__Work task__
Look through the listing and locate every line containing the word "July"; copy those lines.

__Material for the task__

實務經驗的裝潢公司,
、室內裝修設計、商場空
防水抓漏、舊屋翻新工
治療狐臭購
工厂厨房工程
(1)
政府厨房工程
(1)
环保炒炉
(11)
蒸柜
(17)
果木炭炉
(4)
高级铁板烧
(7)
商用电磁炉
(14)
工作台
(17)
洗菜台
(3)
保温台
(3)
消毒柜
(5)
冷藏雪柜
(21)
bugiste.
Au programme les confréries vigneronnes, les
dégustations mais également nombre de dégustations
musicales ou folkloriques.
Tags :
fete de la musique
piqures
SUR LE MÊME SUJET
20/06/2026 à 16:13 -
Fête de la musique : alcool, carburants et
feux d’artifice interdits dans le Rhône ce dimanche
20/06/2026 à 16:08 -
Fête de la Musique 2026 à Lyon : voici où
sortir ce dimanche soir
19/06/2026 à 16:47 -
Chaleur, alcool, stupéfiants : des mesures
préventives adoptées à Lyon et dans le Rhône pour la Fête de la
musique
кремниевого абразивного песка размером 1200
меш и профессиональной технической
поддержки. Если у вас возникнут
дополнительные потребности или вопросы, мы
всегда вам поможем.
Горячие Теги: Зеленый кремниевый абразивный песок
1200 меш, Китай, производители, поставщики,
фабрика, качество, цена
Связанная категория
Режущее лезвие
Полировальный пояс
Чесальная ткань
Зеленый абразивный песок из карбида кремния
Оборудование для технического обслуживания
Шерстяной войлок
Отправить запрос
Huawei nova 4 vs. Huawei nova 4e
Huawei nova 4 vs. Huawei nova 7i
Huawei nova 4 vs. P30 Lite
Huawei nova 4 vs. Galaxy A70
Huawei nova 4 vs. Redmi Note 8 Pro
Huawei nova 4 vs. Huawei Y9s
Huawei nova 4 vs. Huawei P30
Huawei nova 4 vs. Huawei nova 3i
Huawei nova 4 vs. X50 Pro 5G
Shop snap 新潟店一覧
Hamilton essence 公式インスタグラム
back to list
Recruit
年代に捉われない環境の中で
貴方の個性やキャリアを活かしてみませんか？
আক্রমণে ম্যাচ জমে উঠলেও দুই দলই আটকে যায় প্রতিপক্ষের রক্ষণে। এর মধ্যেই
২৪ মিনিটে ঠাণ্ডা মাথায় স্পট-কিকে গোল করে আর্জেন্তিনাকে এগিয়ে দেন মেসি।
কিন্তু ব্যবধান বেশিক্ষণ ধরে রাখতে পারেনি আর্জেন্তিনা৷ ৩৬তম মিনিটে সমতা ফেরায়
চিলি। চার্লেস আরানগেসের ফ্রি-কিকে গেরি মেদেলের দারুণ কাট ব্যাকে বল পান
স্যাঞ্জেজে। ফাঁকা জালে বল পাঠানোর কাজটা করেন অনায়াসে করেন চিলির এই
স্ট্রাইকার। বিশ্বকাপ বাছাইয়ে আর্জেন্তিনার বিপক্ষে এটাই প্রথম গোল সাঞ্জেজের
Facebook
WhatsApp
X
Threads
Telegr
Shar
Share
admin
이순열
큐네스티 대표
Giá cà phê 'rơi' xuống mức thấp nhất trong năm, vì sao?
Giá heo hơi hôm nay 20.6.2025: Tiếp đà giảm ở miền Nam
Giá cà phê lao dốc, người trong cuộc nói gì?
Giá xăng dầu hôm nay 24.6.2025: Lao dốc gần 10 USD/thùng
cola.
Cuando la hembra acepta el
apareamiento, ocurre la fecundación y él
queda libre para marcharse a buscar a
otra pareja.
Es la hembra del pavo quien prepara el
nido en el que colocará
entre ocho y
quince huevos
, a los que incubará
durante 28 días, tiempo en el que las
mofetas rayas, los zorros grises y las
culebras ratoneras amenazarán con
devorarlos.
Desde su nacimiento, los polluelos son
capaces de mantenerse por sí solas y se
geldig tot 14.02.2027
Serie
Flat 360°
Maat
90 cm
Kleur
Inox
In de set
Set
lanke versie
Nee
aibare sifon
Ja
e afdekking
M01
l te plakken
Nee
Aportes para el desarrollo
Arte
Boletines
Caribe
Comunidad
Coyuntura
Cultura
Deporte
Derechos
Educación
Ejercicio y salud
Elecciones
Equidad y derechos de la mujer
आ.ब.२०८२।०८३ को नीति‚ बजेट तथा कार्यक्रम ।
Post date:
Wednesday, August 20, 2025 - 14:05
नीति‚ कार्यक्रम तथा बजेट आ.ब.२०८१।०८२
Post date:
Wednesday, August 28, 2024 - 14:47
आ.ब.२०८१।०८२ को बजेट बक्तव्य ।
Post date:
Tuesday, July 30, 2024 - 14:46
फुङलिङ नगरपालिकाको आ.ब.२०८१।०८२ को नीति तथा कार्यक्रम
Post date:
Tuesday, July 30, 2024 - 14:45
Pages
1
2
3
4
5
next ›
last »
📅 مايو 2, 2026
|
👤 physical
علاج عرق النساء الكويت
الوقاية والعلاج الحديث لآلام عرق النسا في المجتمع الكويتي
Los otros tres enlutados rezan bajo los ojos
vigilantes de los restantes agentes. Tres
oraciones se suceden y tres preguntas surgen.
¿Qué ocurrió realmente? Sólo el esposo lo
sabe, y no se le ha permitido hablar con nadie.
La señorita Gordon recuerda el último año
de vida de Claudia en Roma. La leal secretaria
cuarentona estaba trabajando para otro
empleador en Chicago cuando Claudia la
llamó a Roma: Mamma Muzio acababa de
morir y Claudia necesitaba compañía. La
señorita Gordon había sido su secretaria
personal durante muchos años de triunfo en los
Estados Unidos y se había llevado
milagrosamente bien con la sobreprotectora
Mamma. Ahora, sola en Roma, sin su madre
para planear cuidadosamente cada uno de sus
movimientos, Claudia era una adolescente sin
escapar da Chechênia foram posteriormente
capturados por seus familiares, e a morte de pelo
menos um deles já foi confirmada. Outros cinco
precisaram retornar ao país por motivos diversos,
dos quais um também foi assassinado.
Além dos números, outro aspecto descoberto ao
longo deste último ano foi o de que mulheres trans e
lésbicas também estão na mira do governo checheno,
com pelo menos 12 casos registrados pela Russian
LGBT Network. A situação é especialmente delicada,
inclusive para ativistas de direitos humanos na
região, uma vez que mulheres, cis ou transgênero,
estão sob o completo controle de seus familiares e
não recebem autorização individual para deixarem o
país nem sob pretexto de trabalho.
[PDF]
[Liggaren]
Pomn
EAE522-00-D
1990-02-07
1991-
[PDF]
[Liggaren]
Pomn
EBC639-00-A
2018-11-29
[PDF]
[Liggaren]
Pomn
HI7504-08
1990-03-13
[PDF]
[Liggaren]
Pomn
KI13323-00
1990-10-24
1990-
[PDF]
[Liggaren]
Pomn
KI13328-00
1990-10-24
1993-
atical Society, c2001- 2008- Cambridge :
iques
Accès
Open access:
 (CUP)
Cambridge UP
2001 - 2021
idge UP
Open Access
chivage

__Solution to the problem__
Tuesday, July 30, 2024 - 14:46
Tuesday, July 30, 2024 - 14:45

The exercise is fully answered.